Other Income: Income from the dividends (dividends of the stocks bought by this company from other companies)
Income from sale of assets
For the sick mills of Mumbai, other income is much higher than the income, which indicates things are struggling.
So, let us see what a Profit and Loss Account is:
There are two sections in a Profit and Loss Account: Income and Expenditure (names may change as put above)
Sales/Operating Income: 4350
Other Income: 120
Total Income: 4470
Mfg Cost of Goods Sold: 2400
Gross Profit: 2070
Overheads (Distribution, Selling etc…) 1450
PBDIT (Profit before Depreciation, Interest and Tax): 620 (Also called the Bottom Line, because the costs below this cannot be controlled by the company.)
PBIT: 545 (Generally used to compare two companies.)
Profit before Tax (PBT): 425
Profit After Tax (PAT): 255 (6% of the original)
The Profit After Tax is going to be distributed into Reserves and the remaining amount will be carry forwarded to the Balance Sheet.
If your Gross Profit is huge, but your PAT is very less like above then it shows that the company is a TOP-HEAVY company.
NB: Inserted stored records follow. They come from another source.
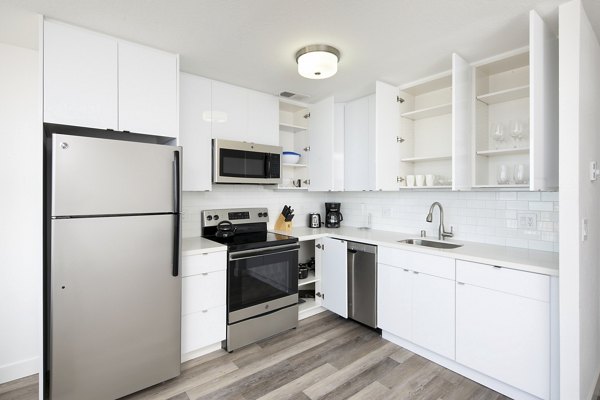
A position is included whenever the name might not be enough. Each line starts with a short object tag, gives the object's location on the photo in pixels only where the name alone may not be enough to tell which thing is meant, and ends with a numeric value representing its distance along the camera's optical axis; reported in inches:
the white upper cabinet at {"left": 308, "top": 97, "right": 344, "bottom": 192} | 132.2
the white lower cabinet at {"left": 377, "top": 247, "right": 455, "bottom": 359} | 90.5
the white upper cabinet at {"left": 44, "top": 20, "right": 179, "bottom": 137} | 73.8
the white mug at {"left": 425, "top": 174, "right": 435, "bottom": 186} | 109.1
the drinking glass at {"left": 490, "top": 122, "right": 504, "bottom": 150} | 93.8
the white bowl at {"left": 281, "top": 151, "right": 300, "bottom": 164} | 138.6
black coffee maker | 147.6
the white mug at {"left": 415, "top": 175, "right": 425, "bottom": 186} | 112.1
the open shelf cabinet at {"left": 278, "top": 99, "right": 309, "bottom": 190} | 143.7
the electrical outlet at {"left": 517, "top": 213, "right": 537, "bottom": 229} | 93.7
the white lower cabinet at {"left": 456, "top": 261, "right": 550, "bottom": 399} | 72.6
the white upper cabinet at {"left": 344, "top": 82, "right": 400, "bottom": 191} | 112.7
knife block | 135.3
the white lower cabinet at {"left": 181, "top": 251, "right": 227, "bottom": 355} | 92.8
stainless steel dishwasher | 111.5
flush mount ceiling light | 85.7
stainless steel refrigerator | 69.3
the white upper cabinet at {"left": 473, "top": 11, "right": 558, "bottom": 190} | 72.2
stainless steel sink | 105.0
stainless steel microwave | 110.2
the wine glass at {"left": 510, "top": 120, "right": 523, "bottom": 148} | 89.9
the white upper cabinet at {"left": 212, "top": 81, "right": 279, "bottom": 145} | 113.3
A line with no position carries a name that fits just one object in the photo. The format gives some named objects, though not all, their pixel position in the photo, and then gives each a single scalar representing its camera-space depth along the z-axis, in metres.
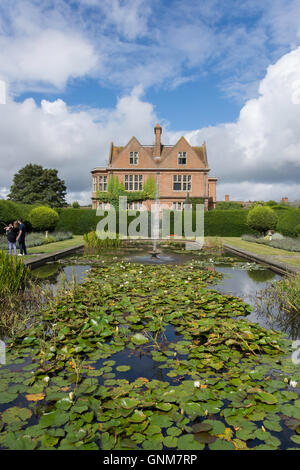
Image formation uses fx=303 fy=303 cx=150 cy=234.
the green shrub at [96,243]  14.76
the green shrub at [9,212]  15.66
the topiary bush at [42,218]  19.77
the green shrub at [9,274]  5.27
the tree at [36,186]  47.47
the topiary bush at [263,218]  20.62
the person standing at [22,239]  10.66
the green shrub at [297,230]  17.68
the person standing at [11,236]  10.48
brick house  34.84
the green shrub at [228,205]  49.91
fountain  11.70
If your Profitability is huge, then it is called CASH COW.
For better understanding you may refer to any companies profit and loss statement. Although you may see some extra components, the essence will be the same. For example, some companies may show Dividend Income seperately from Other Income and some of them may merge both and show as Other Income. Similarly, some may show the salaries seperately and some may not. But, the key points are the bolded ones above.